Exercise instructions:
Using the judgment excerpt below, answer each question briefly.
(a) Which case did Mr. Lakha rely on?
(b) What happened to the Standard Bank?
(c) What security did the AFC still have?

Excerpted passage:

>>>

The problem then is whether there was enough evidence to support the finding that there was a resulting trust. Mr. Lakha relied, as I have said, on Tinker v Tinker(above), and asserted that the respondent found himself on the horns of a dilemma. He could not at one and the same time allege that the farm was the property of the wife to his creditors, and then allege that it belonged to him as against the wife. The presumption is that the gift was an advancement to the wife; and it does not rebut that presumption by saying that he only did it to defeat his creditors. It seems, at first sight, an extraordinary decision, having in mind that the wife was present at the meeting, where the solicitor explained the problem to husband and wife, and the wife knew that she was not being given the house at all, but it was for convenience in case the risk of business went against them. A few weeks later the wife left her husband and divorce proceedings ensued.

She received the matrimonial home and the suit premises! At any rate, that case can be distinguished because there was an attempt to defeat creditors. In the present case, it was an arrangement to pay off the creditor bank, and then incur a further loan in the way the AFC found acceptable.

No one was being deprived of a possible right against the property. The Standard Bank was paid off. The AFC still had the security of the farm.

After the respondent had been released from prison there could be no further stigma against him. Indeed, he was very soon to become a Member of Parliamnet again. There is no dilemma in this case, since the respondent had been rehabilitated politically before the suit was brought, so that the AFC’s objections had been removed. The AFC must have been glad to have the respondent back in his own name.

<<<

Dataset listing
>>>

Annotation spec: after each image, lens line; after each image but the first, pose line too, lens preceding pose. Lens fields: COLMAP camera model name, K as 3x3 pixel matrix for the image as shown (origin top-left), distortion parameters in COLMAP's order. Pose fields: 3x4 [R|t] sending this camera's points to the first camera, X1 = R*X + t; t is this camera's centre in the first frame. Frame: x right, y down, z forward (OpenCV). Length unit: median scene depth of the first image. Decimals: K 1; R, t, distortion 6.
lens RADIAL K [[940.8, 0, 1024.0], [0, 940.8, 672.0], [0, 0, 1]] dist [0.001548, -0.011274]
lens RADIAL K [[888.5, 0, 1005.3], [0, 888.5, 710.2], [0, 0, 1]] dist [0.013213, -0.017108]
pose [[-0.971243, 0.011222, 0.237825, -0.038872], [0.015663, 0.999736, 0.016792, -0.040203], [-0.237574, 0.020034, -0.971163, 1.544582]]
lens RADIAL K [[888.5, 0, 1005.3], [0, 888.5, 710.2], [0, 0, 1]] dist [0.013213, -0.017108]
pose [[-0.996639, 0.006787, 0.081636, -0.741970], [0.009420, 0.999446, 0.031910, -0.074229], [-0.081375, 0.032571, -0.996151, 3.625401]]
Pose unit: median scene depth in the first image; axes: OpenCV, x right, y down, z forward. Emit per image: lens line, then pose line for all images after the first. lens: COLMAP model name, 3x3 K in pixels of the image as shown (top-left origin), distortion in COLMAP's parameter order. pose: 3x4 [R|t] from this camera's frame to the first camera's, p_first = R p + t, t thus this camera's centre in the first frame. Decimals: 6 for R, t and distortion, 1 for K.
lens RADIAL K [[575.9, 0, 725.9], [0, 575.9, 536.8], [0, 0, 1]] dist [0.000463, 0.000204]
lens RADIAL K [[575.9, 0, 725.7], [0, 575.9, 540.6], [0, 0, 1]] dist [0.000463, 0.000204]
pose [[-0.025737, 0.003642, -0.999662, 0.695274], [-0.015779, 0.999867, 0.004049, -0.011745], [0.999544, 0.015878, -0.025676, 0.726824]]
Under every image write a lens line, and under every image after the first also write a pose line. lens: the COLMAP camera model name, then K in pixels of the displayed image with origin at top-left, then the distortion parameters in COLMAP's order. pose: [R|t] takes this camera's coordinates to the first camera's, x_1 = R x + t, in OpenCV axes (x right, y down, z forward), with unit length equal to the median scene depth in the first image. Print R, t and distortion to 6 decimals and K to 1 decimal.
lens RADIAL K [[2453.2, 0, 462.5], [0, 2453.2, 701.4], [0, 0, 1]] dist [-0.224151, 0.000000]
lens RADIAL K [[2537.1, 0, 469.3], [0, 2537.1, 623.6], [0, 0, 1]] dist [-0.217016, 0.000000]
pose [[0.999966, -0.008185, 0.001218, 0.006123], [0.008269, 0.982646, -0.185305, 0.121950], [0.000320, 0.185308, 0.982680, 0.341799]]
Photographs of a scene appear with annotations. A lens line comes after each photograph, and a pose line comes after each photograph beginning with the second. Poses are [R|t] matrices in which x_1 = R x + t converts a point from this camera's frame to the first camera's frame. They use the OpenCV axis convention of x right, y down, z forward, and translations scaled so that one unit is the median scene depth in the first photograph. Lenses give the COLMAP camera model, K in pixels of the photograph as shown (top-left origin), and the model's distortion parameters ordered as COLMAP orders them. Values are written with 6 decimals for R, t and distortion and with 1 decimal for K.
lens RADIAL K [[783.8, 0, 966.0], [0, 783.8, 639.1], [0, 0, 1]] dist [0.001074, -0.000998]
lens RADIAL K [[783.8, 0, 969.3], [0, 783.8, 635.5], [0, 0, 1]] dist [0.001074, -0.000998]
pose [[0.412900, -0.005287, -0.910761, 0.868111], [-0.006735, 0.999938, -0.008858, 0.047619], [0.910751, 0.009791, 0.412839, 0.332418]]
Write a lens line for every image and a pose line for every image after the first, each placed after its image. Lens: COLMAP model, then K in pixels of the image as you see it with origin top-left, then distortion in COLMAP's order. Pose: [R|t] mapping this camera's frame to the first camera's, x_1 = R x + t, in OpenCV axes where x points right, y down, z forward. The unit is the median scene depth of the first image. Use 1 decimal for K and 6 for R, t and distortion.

<<<

Exercise answer:
(a) Tinker v Tinker
(b) It was paid off.
(c) The security of the farm